What kinds of things to NHAs do?
National Heritage Areas across the country run lots of different programs and initiatives based on locally identified needs and values. NHAs have:
- Created regional branding
- Run national and international destination marketing campaigns
- Created websites and apps for visitors with centralized information on what to do, where to go, events, travel itineraries, and historical context
- Organized regional buses, bike shares, and other transportation for visitors
- Partnered on projects to rehabilitate historic resources
- Collaborated on statewide K-12 curriculum
- Run field trips, summer camps, and other educational programs
- Operated small grants programs
- Convened regionwide summits and conferences on specific topics and issues of interest
- Offered technical support, consulting services, and trainings to organizations within their NHA
- Published guidebooks
- Collaborated on research projects
- Supported exhibit designs
- Put up wayfinding and interpretive signage
- Organized tours, featuring multiple sites within the NHA
- Hosted or supported existing festivals
- Promoted conservation initiatives
- Organized volunteer opportunities for organizations within their area
- Run oral history and documentation projects
- Coordinated and funded public arts initiatives, such as heritage- and history-related murals by local artists
What about the maritime-related work that’s already being done within the heritage area?
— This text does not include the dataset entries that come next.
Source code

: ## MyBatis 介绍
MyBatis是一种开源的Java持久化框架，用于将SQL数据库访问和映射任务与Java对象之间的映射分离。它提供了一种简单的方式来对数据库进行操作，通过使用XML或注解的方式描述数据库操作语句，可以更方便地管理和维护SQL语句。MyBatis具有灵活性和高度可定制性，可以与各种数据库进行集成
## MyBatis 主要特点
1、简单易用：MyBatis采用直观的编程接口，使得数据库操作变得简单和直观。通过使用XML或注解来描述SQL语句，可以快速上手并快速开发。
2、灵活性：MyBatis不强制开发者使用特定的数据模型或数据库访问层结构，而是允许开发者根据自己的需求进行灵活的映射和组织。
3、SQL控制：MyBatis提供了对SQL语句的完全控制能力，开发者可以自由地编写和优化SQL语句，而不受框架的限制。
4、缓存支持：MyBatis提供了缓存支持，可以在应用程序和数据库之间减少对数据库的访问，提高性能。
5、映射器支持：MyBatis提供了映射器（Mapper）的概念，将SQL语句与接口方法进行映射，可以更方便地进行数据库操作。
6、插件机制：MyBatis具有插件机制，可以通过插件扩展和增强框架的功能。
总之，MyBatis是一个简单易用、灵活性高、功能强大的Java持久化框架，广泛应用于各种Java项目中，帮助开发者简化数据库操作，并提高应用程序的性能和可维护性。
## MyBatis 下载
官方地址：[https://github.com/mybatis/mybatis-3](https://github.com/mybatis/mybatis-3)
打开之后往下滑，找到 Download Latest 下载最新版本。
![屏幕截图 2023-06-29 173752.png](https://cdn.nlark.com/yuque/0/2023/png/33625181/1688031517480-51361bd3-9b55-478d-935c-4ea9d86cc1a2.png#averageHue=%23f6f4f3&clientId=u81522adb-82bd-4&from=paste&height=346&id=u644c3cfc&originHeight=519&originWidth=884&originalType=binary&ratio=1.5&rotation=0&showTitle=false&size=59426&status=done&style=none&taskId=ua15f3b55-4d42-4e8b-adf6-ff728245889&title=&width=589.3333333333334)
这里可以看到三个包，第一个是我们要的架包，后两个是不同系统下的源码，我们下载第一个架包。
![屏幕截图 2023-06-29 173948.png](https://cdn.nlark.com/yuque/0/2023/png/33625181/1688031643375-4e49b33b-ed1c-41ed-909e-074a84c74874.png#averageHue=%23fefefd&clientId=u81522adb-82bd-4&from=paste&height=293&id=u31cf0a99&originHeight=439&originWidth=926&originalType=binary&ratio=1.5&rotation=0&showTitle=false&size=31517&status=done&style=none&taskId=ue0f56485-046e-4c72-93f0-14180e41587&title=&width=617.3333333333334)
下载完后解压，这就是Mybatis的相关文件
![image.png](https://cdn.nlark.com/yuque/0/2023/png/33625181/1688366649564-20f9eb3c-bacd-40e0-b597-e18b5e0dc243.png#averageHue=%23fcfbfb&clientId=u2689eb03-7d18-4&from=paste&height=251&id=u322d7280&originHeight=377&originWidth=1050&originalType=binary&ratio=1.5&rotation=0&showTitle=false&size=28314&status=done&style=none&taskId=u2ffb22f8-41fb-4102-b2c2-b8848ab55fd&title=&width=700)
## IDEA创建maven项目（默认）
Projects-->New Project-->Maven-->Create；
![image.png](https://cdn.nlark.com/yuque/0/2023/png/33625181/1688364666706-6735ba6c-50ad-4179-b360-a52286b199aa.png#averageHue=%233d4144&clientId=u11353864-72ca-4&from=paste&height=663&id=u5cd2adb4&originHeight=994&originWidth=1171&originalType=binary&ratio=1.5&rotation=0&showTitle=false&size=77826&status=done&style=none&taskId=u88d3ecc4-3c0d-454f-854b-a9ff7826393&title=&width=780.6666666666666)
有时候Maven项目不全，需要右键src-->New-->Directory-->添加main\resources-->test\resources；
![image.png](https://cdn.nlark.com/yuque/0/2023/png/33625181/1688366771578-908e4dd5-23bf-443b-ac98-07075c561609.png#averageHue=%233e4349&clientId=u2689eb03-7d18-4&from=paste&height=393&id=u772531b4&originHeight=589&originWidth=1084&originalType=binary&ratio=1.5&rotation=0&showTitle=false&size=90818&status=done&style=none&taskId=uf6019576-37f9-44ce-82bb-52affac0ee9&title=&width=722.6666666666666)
We know there is already a lot of amazing work happening along Washington’s saltwater coastline. From historic tallships to trail systems to oyster farms to visitors centers and much much more, the vibrant activities already going on along our shores are a major reason why the Maritime Washington National Heritage Area was designated in the first place! The goal of the Maritime Washington NHA is not to replace or duplicate the work of the many successful organizations already operating within this area. Instead, we aim to provide a platform to share their stories with a wider audience, provide support where we can, and foster more collaboration between folks working in diverse industries.
Why is Pacific County not included in the Maritime Washington National Heritage Area?
During the feasibility study process to create the Maritime Washington National Heritage Area, there was a simultaneous study to designate a Columbia-Pacific National Heritage Area along the coastal areas of Clatsop and Pacific counties, also known as the North Beach Peninsula. During this process, stakeholders from Pacific County decided to focus their efforts on the Columbia-Pacific NHA. Therefore, Pacific County was not included in the final feasibility study nor in the resulting legislation that created the Maritime Washington NHA. Unfortunately, the recession coupled with strong public opposition from certain private property interests hampered the efforts of the proposed Columbia-Pacific National Heritage Area and the National Park Service has determined that, at least for now, insufficient public support exists for the designation. Although it is not officially a part of the Maritime Washington NHA, we hope and anticipate that the stories, themes, and benefits of the heritage area extend into Pacific County and throughout the entire Pacific Northwest coastal region.